Milo deseaba llegar aún más lejos, así, le apretó firmemente por la esbelta cintura haciendo que ambos cuerpos se adhirieran completamente. Camus exhaló un suspiro de excitación y gimió casi imperceptiblemente; sin embargo, ambos tuvieron que separarse con brusquedad al percibir un ruido. Era Shura, quien venía maldiciendo en su buen castellano:

— ¡Joder, hijo de puta!   —profería, sumamente irritado; luego, se percató de la presencia de los dos hombres y les dijo: — ¡Eh! Y vosotros… ¿Qué estáis haciendo aquí?

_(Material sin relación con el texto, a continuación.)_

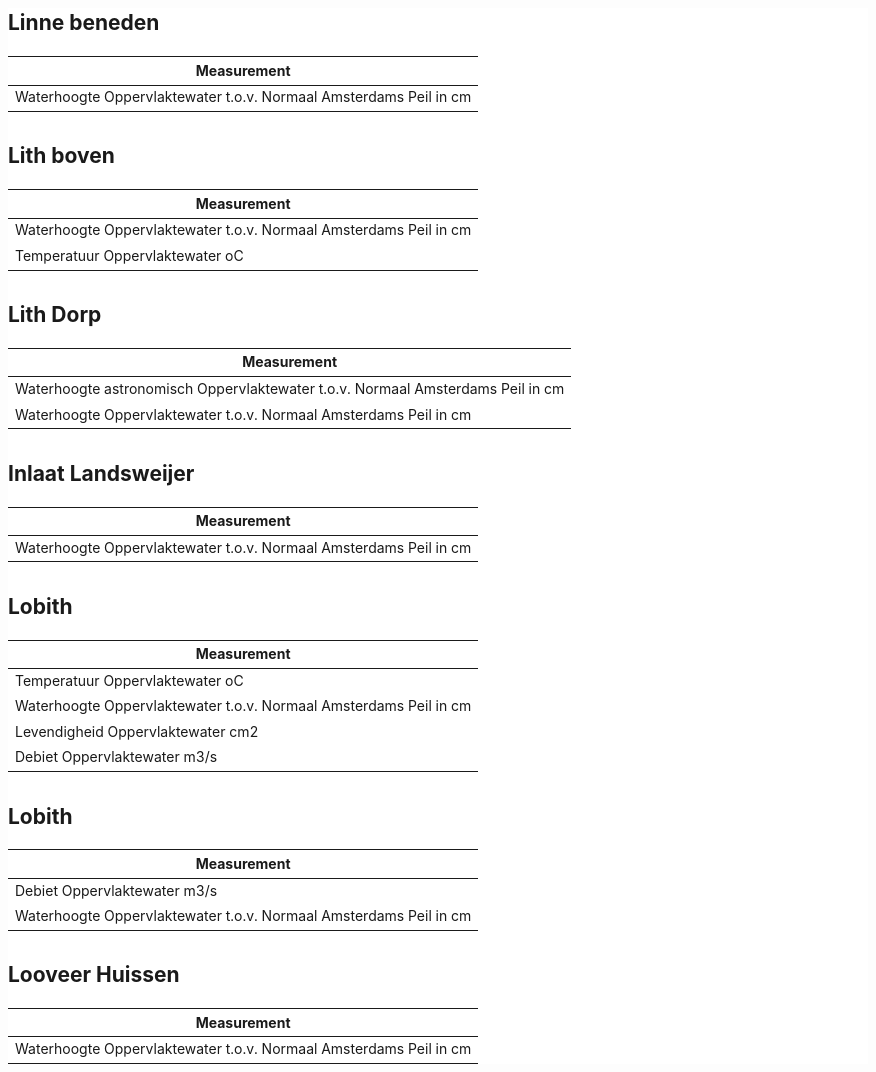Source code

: ## Linne beneden ##
|Measurement|
|---|
|Waterhoogte Oppervlaktewater t.o.v. Normaal Amsterdams Peil in cm|

## Lith boven ##
|Measurement|
|---|
|Waterhoogte Oppervlaktewater t.o.v. Normaal Amsterdams Peil in cm|
|Temperatuur Oppervlaktewater oC|

## Lith Dorp ##
|Measurement|
|---|
|Waterhoogte astronomisch Oppervlaktewater t.o.v. Normaal Amsterdams Peil in cm|
|Waterhoogte Oppervlaktewater t.o.v. Normaal Amsterdams Peil in cm|

## Inlaat Landsweijer ##
|Measurement|
|---|
|Waterhoogte Oppervlaktewater t.o.v. Normaal Amsterdams Peil in cm|

## Lobith ##
|Measurement|
|---|
|Temperatuur Oppervlaktewater oC|
|Waterhoogte Oppervlaktewater t.o.v. Normaal Amsterdams Peil in cm|
|Levendigheid Oppervlaktewater cm2|
|Debiet Oppervlaktewater m3/s|

## Lobith ##
|Measurement|
|---|
|Debiet Oppervlaktewater m3/s|
|Waterhoogte Oppervlaktewater t.o.v. Normaal Amsterdams Peil in cm|

## Looveer Huissen ##
|Measurement|
|---|
|Waterhoogte Oppervlaktewater t.o.v. Normaal Amsterdams Peil in cm|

Camus y Milo se miraron; apenas si habían tenido tiempo para recuperar el aliento. Milo recobró en segundos una actitud tranquila y se presentó ante Shura; se saludaron y conversaron brevemente de algo trivial.

Camus aún no podía salir de su turbación. Y se le notaba. La sangre le corría por las venas a tal velocidad que sentía que iba a estallar... ¿Qué había hecho? ¡¿Cómo pudo dejar que todo aquello sucediese?! Ahora estaba claro que no se había equivocado al inicio, cuando sospechó que el único objetivo del pícaro había sido embaucarlo. ¡¿Cómo pudo haberse dejado manipular?! Comprendía que se había portado como un estúpido. Se recriminaría la vida entera.

— Pues hombre, habéis dejado aquel ruedo a tiempo… ¡No hay quién tolere las sandeces de Arles! —se dirigió Shura directamente a un aturdido Camus.

Justo en ese momento, llegó el lacayo; Camus se sintió salvado, lo único que quería era escapar de allí.

— Don Shura, con licencia, me retiro a mis aposentos para descansar; mañana debo partir muy temprano. Qué Vuestras Mercedes tengan buenas noches. —al decir esto, Camus hizo una señal al criado y éste le condujo por otro pasadizo. Milo se quedó mirándole con ansiedad: La presa se iba sin ser cazada aún. ¡Qué ganas sentía de ahorcar a ese español entrometido!

Los dos hombres que quedaron, se despidieron. Milo, por un momento, pensó en escabullirse a la alcoba de Camus; definitivamente, eso no podía acabar así, tenía que hacerlo suyo costara lo que costara. No obstante, en ese momento recordó con amargura que el Conde de Arles había comprado sus noches. La situación se le había ido de las manos.

*˜*˜*˜*˜*˜*˜*˜*˜*˜*˜*˜*˜*˜*˜*˜*˜*˜*



(Continuará)

(*)

Porca troia!: Interjección de grueso calibre. (italiano)
Ma... che sciocchezza!: Pero ¡Qué tontería! (italiano)
Äsch min Gud!: ¡Oh, Dios mío! (sueco)

(**)

La gran mayoría de los títulos de marquesados, condados, ducados, baronías, señoríos y cardenalatos han sido modificados intencionalmente en esta historia para no chocar con personajes reales.

 

(***)

 

La divertida anécdota que Milo contó (“Veneno para el Rey”) sucedió en la vida real y fue protagonizada por el escritor François Rabelais.